Zoom and other forms of video conferencing are helping other Jewish institutions perform their functions at a time when everyone is encouraged to stay at least 6 feet apart, and gatherings in Massachusetts are restricted to 25 people. The Jewish Community Center of the North Shore in Marblehead – which announced on March 17 its temporary closure until at least April 7 – is currently working to make some of its classes and groups available online. In the meantime, the JCC has been posting fitness videos, links to entertainment, tips for staying busy and sane, and links to local resources on its social media accounts.

Local Jewish education is streaming as well.

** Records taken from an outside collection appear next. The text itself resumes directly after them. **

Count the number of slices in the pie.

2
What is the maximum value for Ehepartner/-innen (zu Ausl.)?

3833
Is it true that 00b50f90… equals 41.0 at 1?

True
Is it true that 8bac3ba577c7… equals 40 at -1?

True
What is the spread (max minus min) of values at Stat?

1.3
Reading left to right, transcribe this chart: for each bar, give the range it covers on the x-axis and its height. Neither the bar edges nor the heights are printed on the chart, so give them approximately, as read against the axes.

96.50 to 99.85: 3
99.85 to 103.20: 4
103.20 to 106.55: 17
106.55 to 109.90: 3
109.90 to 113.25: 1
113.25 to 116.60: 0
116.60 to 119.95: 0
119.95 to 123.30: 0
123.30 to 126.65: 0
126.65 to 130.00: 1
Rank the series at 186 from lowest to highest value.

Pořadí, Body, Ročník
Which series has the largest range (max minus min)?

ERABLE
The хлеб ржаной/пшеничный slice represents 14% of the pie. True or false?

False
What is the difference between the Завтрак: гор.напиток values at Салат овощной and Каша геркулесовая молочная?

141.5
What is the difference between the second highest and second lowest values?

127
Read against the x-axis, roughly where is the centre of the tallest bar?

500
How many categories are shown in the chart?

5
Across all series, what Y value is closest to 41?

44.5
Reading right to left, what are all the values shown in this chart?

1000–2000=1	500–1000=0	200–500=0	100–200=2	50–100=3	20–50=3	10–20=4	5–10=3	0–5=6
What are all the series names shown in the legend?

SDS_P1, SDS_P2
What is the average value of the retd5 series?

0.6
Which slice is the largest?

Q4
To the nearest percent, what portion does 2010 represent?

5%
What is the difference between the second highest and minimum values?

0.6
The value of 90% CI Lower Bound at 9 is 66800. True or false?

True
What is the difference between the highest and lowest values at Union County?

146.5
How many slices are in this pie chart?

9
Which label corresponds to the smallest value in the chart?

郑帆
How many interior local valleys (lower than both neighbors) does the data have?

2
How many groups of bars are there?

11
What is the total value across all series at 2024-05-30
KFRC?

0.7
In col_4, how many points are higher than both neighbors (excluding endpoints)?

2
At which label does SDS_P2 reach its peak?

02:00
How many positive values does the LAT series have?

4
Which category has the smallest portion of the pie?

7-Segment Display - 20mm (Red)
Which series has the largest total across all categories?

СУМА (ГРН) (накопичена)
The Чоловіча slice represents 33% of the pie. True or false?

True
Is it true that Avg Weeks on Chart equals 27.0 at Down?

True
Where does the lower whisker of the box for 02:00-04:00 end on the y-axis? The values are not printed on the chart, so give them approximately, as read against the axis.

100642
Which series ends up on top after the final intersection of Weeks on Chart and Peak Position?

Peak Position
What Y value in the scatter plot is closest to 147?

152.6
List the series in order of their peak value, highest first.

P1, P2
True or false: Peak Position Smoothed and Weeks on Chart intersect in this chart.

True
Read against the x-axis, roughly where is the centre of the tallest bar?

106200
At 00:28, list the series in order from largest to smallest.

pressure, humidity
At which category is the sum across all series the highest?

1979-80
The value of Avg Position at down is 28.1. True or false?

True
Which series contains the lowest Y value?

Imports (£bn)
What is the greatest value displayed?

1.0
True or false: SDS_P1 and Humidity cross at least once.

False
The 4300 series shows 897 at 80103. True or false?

Hebrew schools are launching online activities that include video learning, video prayer, emailed worksheets, and family activities like challah baking or Passover preparation.

“We will be doing shorter classes online with more specifically targeted lesson planning … so that we can devote our efforts to keeping a sense of a learning community,” wrote Janis Knight, director of Shirat Hayam’s Center for Jewish Education, in an email. “We are making use of a lot of modes – self-paced learning, online connection, flipped classroom methods [first giving students the opportunity to view materials privately and discuss in a group].”

The Epstein Hillel School in Marblehead closed on March 13 and spent the next few days preparing what it is calling “EHS Babayit,” Hebrew for “EHS at home,” which uses a hybrid approach to remote learning to combine synchronous and asynchronous lessons. Students in the second grade and above have iPads that enable them to access educational apps, participate in live classes with their teachers and peers through virtual meeting software, and complete assigned activities and projects through a secure online platform. EHS has also broadcast school events and Kabbalat Shabbat celebrations.

“Please know that we are working hard to provide an alternative experience that will be meaningful despite the fact that our students and teachers cannot physically be together,” wrote Head of School Amy Gold in an email to parents. “We pride ourselves on the close relationships between teachers and students, so this is challenging us to truly think outside the box.”

As North Shore institutions and organizations work to keep going in this unprecedented situation, CJP is offering advice and resources. “I’ve spent much of the past week in touch with organizations and community members, talking about how CJP can play a positive role in helping people find the assistance they need while staying connected and engaged Jewishly during a very challenging time,” Rabbi Marc Baker, CJP president, wrote in a March 15 letter to the community.

At a time of crisis, CJP is offering funding and advice. It recently launched a Coronavirus Emergency Fund that will provide targeted financial and social support to vulnerable and isolated populations in Greater Boston. As of March 24, the fund had raised $805,000 from almost 285 donors. CJP has also offered to pay the Zoom fees of any organization that requests it.

CJP also will host webinars on “Fundraising in Unpredictable Times,” “Creating Virtual Community,” and “Running Effective Virtual Board Meetings,” and offer expert support in social services, running day schools, and supporting virtual Jewish learning. It also has launched a website, jewishboston.com/coronavirus, which offers practical advice and moral support.

Finally, CJP relationship directors have been in regular communication with local institutions to assess their needs. Rabbis have appreciated the help of Beth Tauro, CJP’s director of planning, outreach, and engagement and North Shore liaison.

The COVID-19 pandemic is proving a painful test of community cohesion, but many believe that like other crises, it is bringing people together. “The world is going through a collective tragedy right now,” said Rabbi Nechemia Schusterman of Chabad of Peabody. “But when we get to the other side of it, hopefully we’ll be a kinder, nicer, more united society.”